Here researchers from the German Center for Neurodegenerative Diseases review how TSE prions exploit EVs for intercellular transmission and compare this to the transmission behavior of self-templating cytosolic protein aggregates derived from the yeast prion domain Sup 35 NM. Artificial NM prions are non-toxic to mammalian cell cultures and do not cause loss-of-function phenotypes. Importantly, NM particles are also secreted in association with exosomes that horizontally transmit the prion phenotype to naive bystander cells, a process that can be monitored with high accuracy by automated high throughput confocal microscopy. The high abundance of mammalian proteins with amino acid stretches compositionally similar to yeast prion domains makes the NM cell model an attractive model to study self-templating and dissemination properties of proteins with prion-like domains in the mammalian context.
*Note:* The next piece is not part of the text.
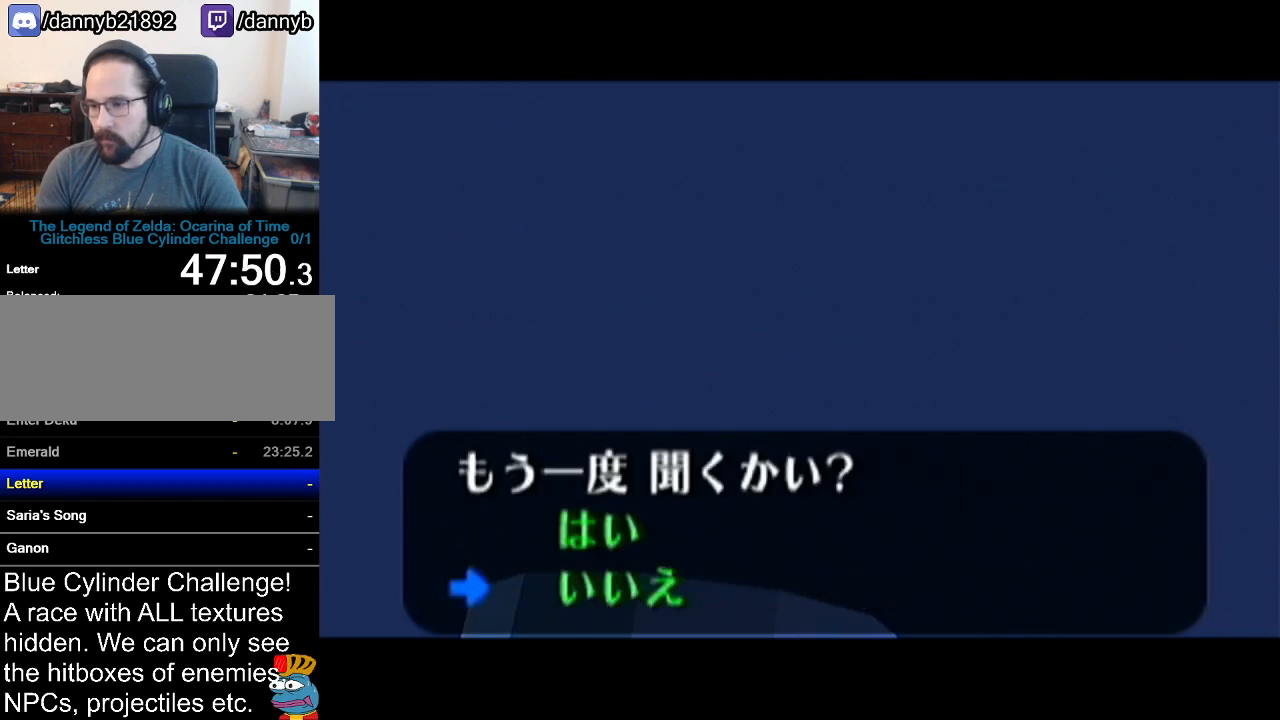
{"buttons": ["A"], "left_stick": "center", "events": [[50, "A", "up"], [50, "B", "up"], [117, "A", "down"], [184, "B", "down"], [217, "A", "up"], [217, "B", "up"], [284, "B", "down"], [334, "A", "down"], [334, "B", "up"], [401, "A", "up"], [401, "B", "down"], [467, "A", "down"], [467, "B", "up"]]}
Cell culture assays to study prion infection by exosomes
(A) Cell culture assays to study exosome-mediated TSE prion infection. Published exosome-mediated TSE infection assays are time consuming und rely on the detection of newly formed, proteinase K (PK) resistant PrPSc. Naive cells permissive to infection with the respective TSE prion strain are exposed to exosomal preparations isolated from prion-infected cells for 4–5 days, followed by several weeks of culture. Read-out is PK-resistant PrPSc detected by cell blot or western blot. (B) Quantitative imaging of exosome-mediated NM aggregate induction. Recipient NM-GFPsol cells are seeded on a 384 well plate for 1 hour. Exosomes isolated from conditioned medium of donor cells are added to the wells. Life or fixed cells are subjected to automated high throughput confocal microscopy. Read-out is induction of NM-GFP aggregates in recipient cells. Life imaging analysis demonstrates the appearance of NM-GFP aggregates as soon as 3 hours post exosome addition. The arrowhead marks cells with exosome-induced NM-GFP aggregates. The assay can also reveal bidirectional inheritance of NM aggregates by daughter cells, a characteristic of TSE prions replicating in cellular models.